Could you render every line of the data below as a row in a Markdown table, with the columns "Row" and "Text", skipping any blank lines?

_ _ _ _ _ _ _

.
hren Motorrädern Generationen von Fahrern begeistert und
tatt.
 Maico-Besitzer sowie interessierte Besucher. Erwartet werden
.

_ _ _ _ _ _ _

## RESPONSE FOR THIS EXERCISE
| Row | Text |
|---|---|
| 1 | . |
| 2 | hren Motorrädern Generationen von Fahrern begeistert und |
| 3 | tatt. |
| 4 |  Maico-Besitzer sowie interessierte Besucher. Erwartet werden |
| 5 | . |